GCS Cacher is a small CLI and Docker container that saves and restores caches on Google Cloud Storage. It is intended to be used in CI/CD systems like Cloud Build, but may have applications elsewhere.
-
Create a new Cloud Storage bucket. Alternatively, you can use an existing Cloud Storage bucket.
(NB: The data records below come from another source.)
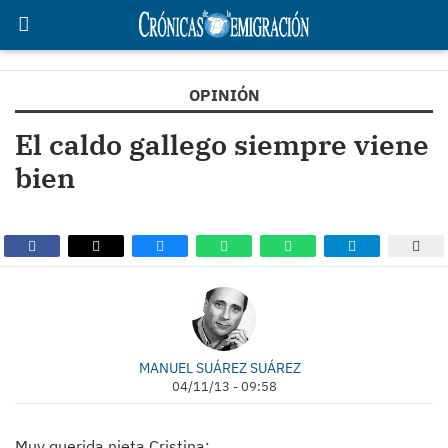
OPINIÓN
El caldo gallego siempre viene
bien
MANUEL SUÁREZ SUÁREZ
04/11/13 - 09:58
Muy querida nieta Cristina: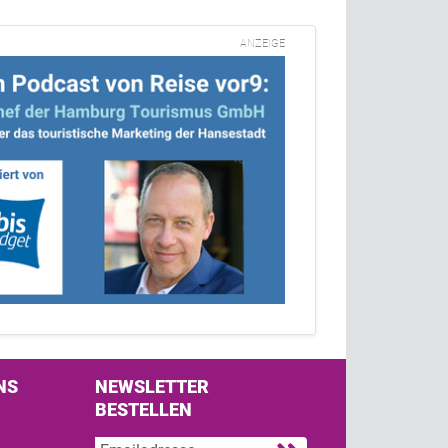
ANZEIGE
NS
NEWSLETTER
BESTELLEN
s on Facebook
w us on Twitter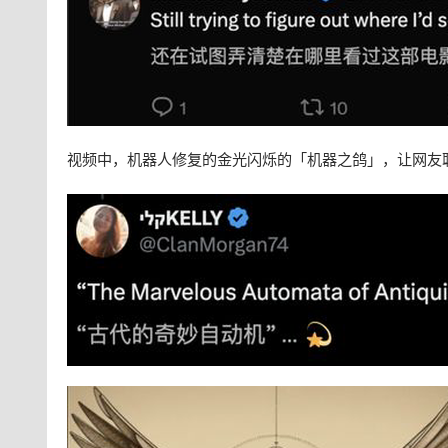
视频中，机器人修复的金光闪烁的「机器之鸽」，让网友联想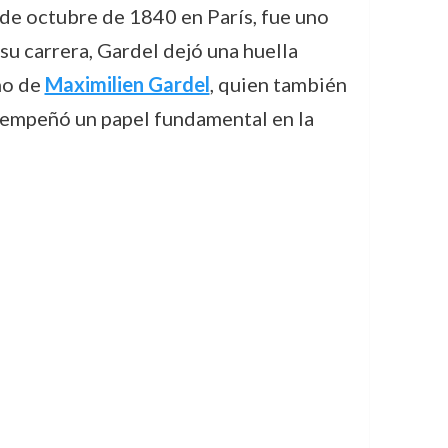
 de octubre de 1840 en París, fue uno
su carrera, Gardel dejó una huella
no de
Maximilien Gardel
, quien también
esempeñó un papel fundamental en la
To automatically clean up the cache after a certain period of time, set a lifecycle policy.
-
Create a cache:
gcs-cacher -bucket "my-bucket" -cache "go-mod" -dir "$GOPATH/pkg/mod"
This will compress and upload the contents at
pkg/mod
to Google Cloud Storage at the key "go-mod". -
Restore a cache:
gcs-cacher -bucket "my-bucket" -restore "go-mod" -dir "$GOPATH/pkg/mod"
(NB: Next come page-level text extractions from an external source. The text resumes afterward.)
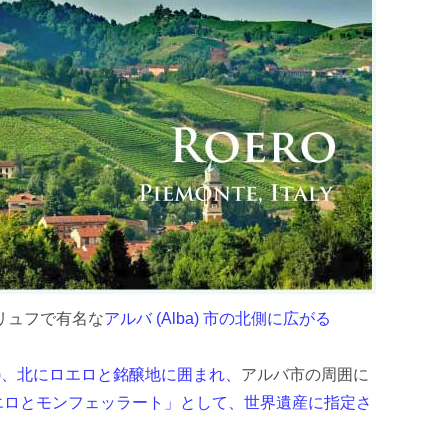
ハルト・コ
ッホ
雫ワイン
レポート
トリュフで有名な
アルバ (Alba) 市の北側に広がる
esco)、北にロエロと銘醸地に囲まれ、
アルバ市の周囲に
エロとモンフェッラート」として、世界遺産に指定さ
This will download the Google Cloud Storage object named "go-mod" and decompress it to
pkg/mod
.
Choose from one of the following:
-
Download the latest version from the releases.
-
Use a pre-built Docker container:
us-docker.pkg.dev/vargolabs/gcs-cacher/gcs-cacher docker.pkg.github.com/sethvargo/gcs-cacher/gcs-cacher
When saving the cache, the provided directory is made into a tarball, then gzipped, then uploaded to Google Cloud Storage. When restoring the cache, the reverse happens.
It's strongly recommend that you use a cache key based on your dependency file, and restore up the chain. For example:
gcs-cacher \
-bucket "my-bucket" \
-cache "ruby-{{ hashGlob "Gemfile.lock" }}"
gcs-cacher \
-bucket "my-bucket" \
-restore "ruby-{{ hashGlob "Gemfile.lock" }}"
-restore "ruby-"
This will maximize cache hits.
It is strongly recommended that you enable a lifecycle rule on your cache bucket! This will automatically purge stale entities and keep costs lower.
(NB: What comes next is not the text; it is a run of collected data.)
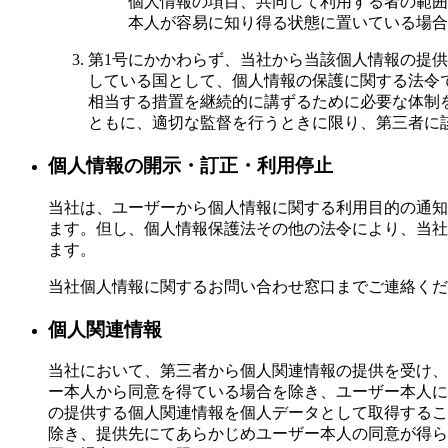
個人情報の項目、共同して利用する者の範囲
本人が容易に知り得る状態に置いている場合
第1号にかかわらず、当社から当該個人情報の提
している国として、個人情報の保護に関する法令
相当する措置を継続的に講ずるために必要な体制
ともに、適切な監督を行うときに限り、第三者に
個人情報の開示・訂正・利用停止
当社は、ユーザーから個人情報に関する利用目的の通知
ます。但し、個人情報保護法その他の法令により、当社
ます。
当社個人情報に関するお問い合わせ窓口までご連絡くだ
個人関連情報
当社において、第三者から個人関連情報の提供を受け、
ー本人から同意を得ている場合を除き、ユーザー本人に
の提供する個人関連情報を個人データとして取得するこ
除き、提供先にてあらかじめユーザー本人の同意が得ら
The primary use case is to cache large and/or expensive dependency trees like a Ruby vendor directory or a Go module cache as part of a CI/CD step. Downloading a compressed, packaged archive is often much faster than a full dependency resolution. It has an unintended benefit of also reducing dependencies on external build systems.
Why not just use gsutil?
That's a great question. In fact, there's already a cloud builder
that uses gsutil
to accomplish similar things. However, that approach has a
few drawbacks:
-
It doesn't work with large files because containers don't package the crc package. If you're cache is > 500mb it will fail. GCS Cacher does not have this same limitation.
-
You have to build, publish, and manage the container to your own project. We publish pre-compiled binaries and Docker containers from multiple registries. You're still free to build it yourself, but you don't have to.
-
The container image itself is huge. It's nearly 1GB in size. The gcs-cacher container is just a few MBs. Since we're optimzing for build speed, container size is important.
-
It's actually really hard to get the fallback key logic correct in bash. There are some subtle edge cases (like when your filename contains a
$
) where this approach completely fails. -
Despite supporting parallel uploads, that cacher is still ~3.2x slower than GCS Cacher.